E como sempre, mamou e dormiu me deixando estudar tranquilo. O baixinho é fera.

Na volta início do turno da noite e outro episódio importante na vida dele: a introdução das frutas! Uma colher de chá com mamão amassado dançou na boca dele por uns 40 minutos. Tentou, tentou e  caiu de cansaço.

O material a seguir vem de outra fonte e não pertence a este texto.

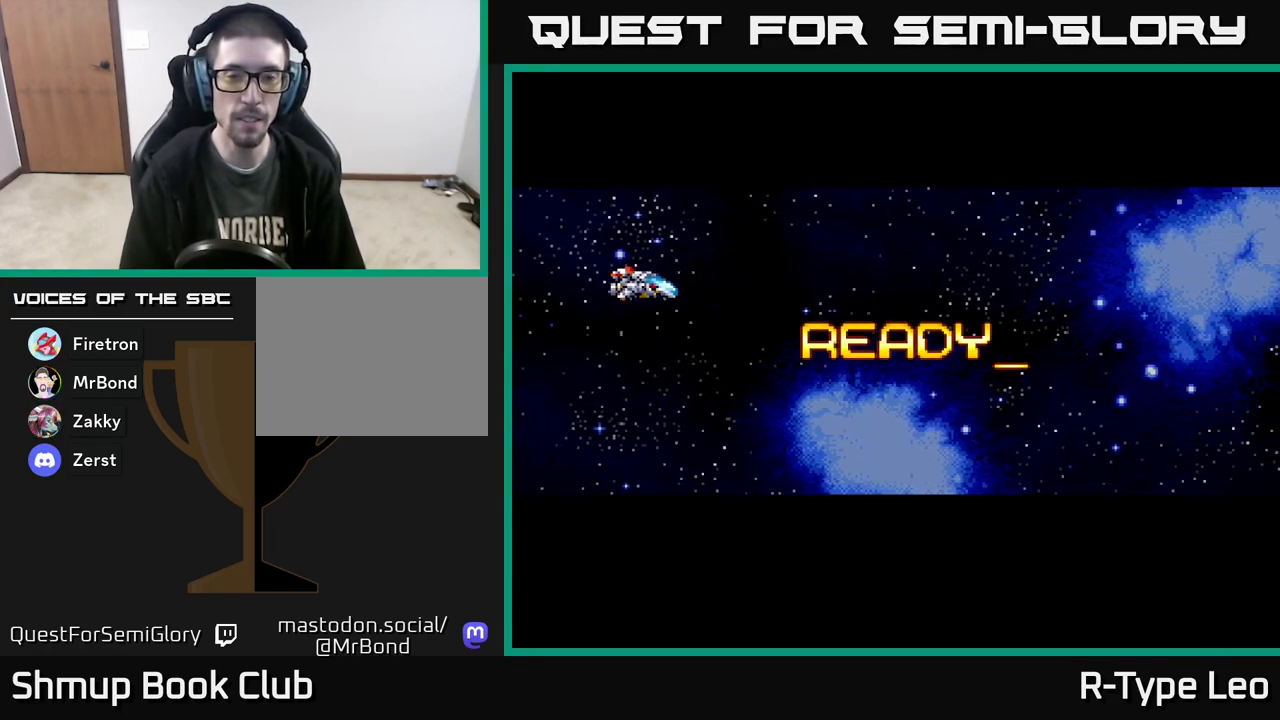
{"buttons": [], "events": []}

Interessante acompanhar como, pra ele, o básico da sobrevivência ainda é mais difícil que falar "Si seis sierras sierran
seis cigarros sosos
seiscientas seis sierras sierran
seiscientos seis cigarros sosos".

segunda-feira, 24 de fevereiro de 2014

E começou a luta!

Elaine está de volta ao trabalho.
Como combinado, volto das férias trocando meu turno. Saio do horário comercial e abraço o período das 16h as 00h.
Em meio a tanta novidade e tanta coisa que podia dar errado, minha primeira inocência da nova fase foi locar um filme. O Hobbit.
Fazia tempo que não tinha filme aqui e a gente não se ligou do que significava uma sessão de 3 horas no domingo com um nenê do lado. Assistimos metade (que entre pauses e plays durou umas 4 horas) e fomos dormir. "Amanhã a gente assiste". Quando o amanhã chegou lembramos que não existe mais um horário comum onde os 2 estão de folga a não ser... O ALMOÇO!

Sim, Hobbit com feijão.

O filme não dá descanso. A galerinha principal ali está sempre na eminência de ser queimado, esmagado, furado ou decapitado e sempre consegue improvisar com alguma coisa que salva a todos por um triz. Um batalhão de orcs persegue anões sobre precipícios malucos e os bichos usam qualquer caco de coisa pra se livrar. Tudo é sempre urgente. Desesperadamente urgente. O Pedro chorava e a gente balançava o carrinho sem desgrudar da tela.
Fim do filme, Elaine pro trabalho e o "do lar" aqui seguindo com a estréia da nova função.

Jovem dormindo, vida fácil...

... até ele acordar berrando como se estivesse sob tortura.

A coisa mais interessante num choro de criança é que vc sabe que ela não está morrendo mas quer alguma coisa. Isso significa que vc não fica desesperado ou com medo. Curiosamente, a sensação mais forte é a de culpa. Culpa devidamente acompanhada da impressão que alguém vai chamar a polícia pra botar ordem naquilo.
100 ml de leite resolveriam, mas eu tinha certeza que ia ser preso tamanho era o escândalo durante aquele ritual de
descongela
esteriliza
testa
resfria

Me senti um anão em fuga mas no fim meu Hobbit mamou, sossegou e dormiu.